··· Information given

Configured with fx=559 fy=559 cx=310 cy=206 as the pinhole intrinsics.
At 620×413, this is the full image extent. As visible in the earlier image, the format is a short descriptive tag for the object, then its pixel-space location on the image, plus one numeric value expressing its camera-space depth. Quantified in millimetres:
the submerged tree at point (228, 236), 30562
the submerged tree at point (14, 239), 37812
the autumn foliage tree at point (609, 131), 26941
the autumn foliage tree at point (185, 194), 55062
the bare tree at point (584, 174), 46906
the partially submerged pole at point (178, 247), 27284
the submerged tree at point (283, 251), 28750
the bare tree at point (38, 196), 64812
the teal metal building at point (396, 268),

······

The task
Only the lines from the one with "the submerged tree at point (283, 251), 28750" through the end of the records above are to be copied, exactly as written.

The completed task
the submerged tree at point (283, 251), 28750
the bare tree at point (38, 196), 64812
the teal metal building at point (396, 268),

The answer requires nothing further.